* SEITENTEXT:
========================

Die BWB-Rekommunalisierung gefährdet den Koalitionsfrieden: Die CDU will die privaten Anteile nur kaufen, wenn der Wasserpreis sinkt. Die SPD will es anders.

Noch kontrollieren RWE und Veolia das Berliner Wasser. Bild: dapd

Die rot-schwarze Koalition steuert auf einen weiteren Konflikt zu: Wie bei dem bisherigen Streitthema S-Bahn gehen die Positionen von SPD und CDU auch beim Thema „Rückkauf der Wasserbetriebe“ auseinander. Die Christdemokraten reagieren auf das jüngste Verkaufsangebot des privaten Teilhabers Veolia skeptischer als die SPD. Sie wollen einem Rückkauf nur zustimmen, wenn die Wasserpreise „nachhaltig und dauerhaft“ sinken. In der SPD-Fraktion hingegen gibt es einige, die sich schon damit zufriedengäben, wenn der Wasserpreis nicht weitersteigt.

Am Dienstag hatte die Finanzverwaltung des Senats bestätigt, dass Veolia, französischer Mischkonzern und neben dem Essener Energieversorger RWE der zweite private Teilhaber an den Wasserbetrieben, überraschend seinen fast 25-prozentigen Anteil verkaufen will (taz berichtete). RWE hatte sich dazu schon im vergangenen Jahr bereit gezeigt und will seinen ebenso großen Anteil nach jüngstem Stand für 654 Millionen Euro dem Land verkaufen. Veolia hingehen hatte bisher jegliche Verkaufsabsicht bestritten. Auch am Mittwoch gab es von dem Unternehmen keine Stellungnahme dazu, warum das nun anders ist.

Bisher hat keine der beiden Regierungsfraktionen dem Kauf zugestimmt. Dieser Schritt würde die Teilprivatisierung der Wasserbetriebe von 1999 rückgängig machen – was auch unter dem Titel „Rekommunalisierung“ läuft. Beide Fraktionen machten jetzt lediglich kurz vor dem Haushaltsbeschluss am heutigen Donnerstag den Weg dafür frei, dass das Land die nötigen Kredite aufnehmen könnte.

========================

* INHALT DER EINTRÄGE:
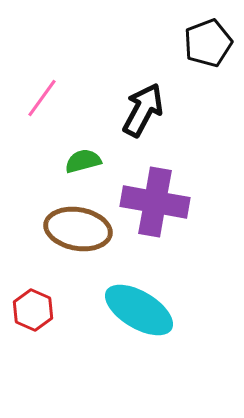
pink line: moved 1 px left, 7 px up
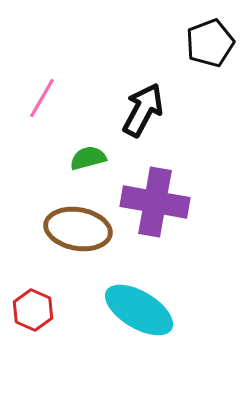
black pentagon: moved 2 px right
pink line: rotated 6 degrees counterclockwise
green semicircle: moved 5 px right, 3 px up
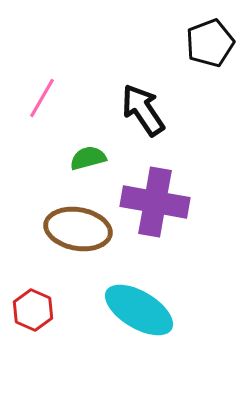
black arrow: rotated 62 degrees counterclockwise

========================

* AUFGABE 1:
Gib den Abschnitt aus dem Seitentext wortgetreu wieder. Beginne bei den Worten „Die BWB-Rekommunalisierung gefährdet“ und hör nach „Wasserpreis nicht weitersteigt.“ auf.
* AUFGABE 2:
Warum steuert die Koalition laut dem Seitentext beim Rückkauf der Wasserbetriebe auf einen weiteren Konflikt zu? Antworte in ein bis drei Sätzen.

* ANTWORT 1:
Die BWB-Rekommunalisierung gefährdet den Koalitionsfrieden: Die CDU will die privaten Anteile nur kaufen, wenn der Wasserpreis sinkt. Die SPD will es anders.

Noch kontrollieren RWE und Veolia das Berliner Wasser. Bild: dapd

Die rot-schwarze Koalition steuert auf einen weiteren Konflikt zu: Wie bei dem bisherigen Streitthema S-Bahn gehen die Positionen von SPD und CDU auch beim Thema „Rückkauf der Wasserbetriebe“ auseinander. Die Christdemokraten reagieren auf das jüngste Verkaufsangebot des privaten Teilhabers Veolia skeptischer als die SPD. Sie wollen einem Rückkauf nur zustimmen, wenn die Wasserpreise „nachhaltig und dauerhaft“ sinken. In der SPD-Fraktion hingegen gibt es einige, die sich schon damit zufriedengäben, wenn der Wasserpreis nicht weitersteigt.

* ANTWORT 2:
Die Positionen von SPD und CDU zum Rückkauf gehen auseinander. Die CDU will nur zustimmen, wenn die Wasserpreise „nachhaltig und dauerhaft“ sinken. In der SPD-Fraktion würden sich dagegen einige schon damit zufriedengeben, dass der Wasserpreis nicht weiter steigt.